Black college students are falling behind in key areas.

The hardest test Black college students face may not be the one taken during mid-terms, but the test they face from society: Can they remain competitive in the global marketplace?

 

For this test, it seems, there is no answer key.

 

Specifically, Black college students are falling behind in key areas. The U.S. Department of Education reports a disparity between Blacks and their white classmates.

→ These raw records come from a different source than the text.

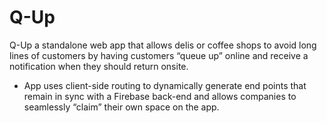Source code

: Q-Up
===
Q-Up a standalone web app that allows delis or coffee shops to avoid long lines of customers by having customers “queue up” online and receive a notification when they should return onsite.

* App uses client-side routing to dynamically generate end points that remain in sync with a Firebase back-end and allows companies to seamlessly “claim” their own space on the app.
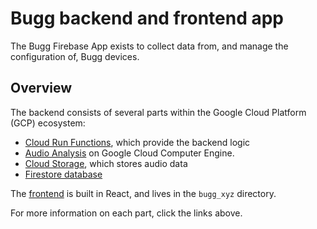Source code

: # Bugg backend and frontend app

The Bugg Firebase App exists to collect data from, and manage the configuration of, Bugg devices.

## Overview

The backend consists of several parts within the Google Cloud Platform (GCP) ecosystem:

* [Cloud Run Functions](runfunctions.md), which provide the backend logic
* [Audio Analysis](analysis.md) on Google Cloud Computer Engine.
* [Cloud Storage](storage.md), which stores audio data
* [Firestore database](firestore.md)

The [frontend](frontend.md) is built in React, and lives in the `bugg_xyz` directory.

For more information on each part, click the links above.
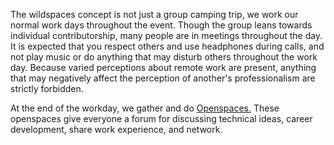 The wildspaces concept is not just a group camping trip, we work our normal work days throughout the event.  Though the group leans towards individual contributorship, many people are in meetings throughout the day. It is expected that you respect others and use headphones during calls, and not play music or do anything that may disturb others throughout the work day.  Because varied perceptions about remote work are present, anything that may negatively affect the perception of another's professionalism are strictly forbidden.


At the end of the workday, we gather and do [Openspaces.](https://devopsdays.org/open-space-format/)  These openspaces give everyone a forum for discussing technical ideas, career development, share work experience, and network.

For students who enrolled in postsecondary education in 2003, only 16.7 percent of Black students earned a bachelor’s degree by 2009 — that’s compared to 36.4 percent of white students who entered college at the same time.

 

About eight percent of Black students earned a two-year associate’s degree by 2009, compared to 10 percent of white students at the same time, the study reports.

 

The chasm continues to widen in a new analysis from The Pew Hispanic Center, which shows that young Latinos now make up the second-largest ethnic group enrolled at U.S. colleges, surpassing African-Americans for the first time.

 

“This is a growing population, but it’s more than that,” said Richard Fry, a senior research associate at Pew. “This is a growing population that is increasingly finishing high school and increasingly going to college.…There’s a good message here."

 

That message could be an omen of tougher times to come for Blacks trying to remain competitive in the increasingly more unpredictable job market.

 

However, the students who are in school have made gains at institutions with traditionally low Black enrollment.

 

The University of South Carolina reported an increase in Black freshman enrollment this fall, up about eight percent from a year ago, when 287 black freshmen enrolled. African-Americans make up 28 percent of the college-age population in South Carolina, though they make up only seven percent of the first-year enrollments at the state’s flagship university.

 

Cornell University also found in increase in Black enrollment, reporting 209 African-American freshmen on campus this fall, up from 172 last year, The Journal of Blacks in Higher Education reports. That is an increase of 21.5 percent from a year ago. Blacks make up six percent of this year’s entering class, an increase from five percent in 2010.

 

Between the uncertain economy, nightmarish Black employment rates and college tuition crunch, it’s nearly impossible to nail down a single contributor for why Black college students are falling behind.

 

One central cause could be linked to the fact that ACT scores for Blacks are consistently lower overall. The ACT exam is taken by high school seniors and is often used as a basis for college admittance. It is scored on a scale of 1 to 36.

 

According to The Journal of Blacks in Higher Education, in 2011 the average ACT score for Blacks was 17.0. The average score for white students in 2011 was 23.6.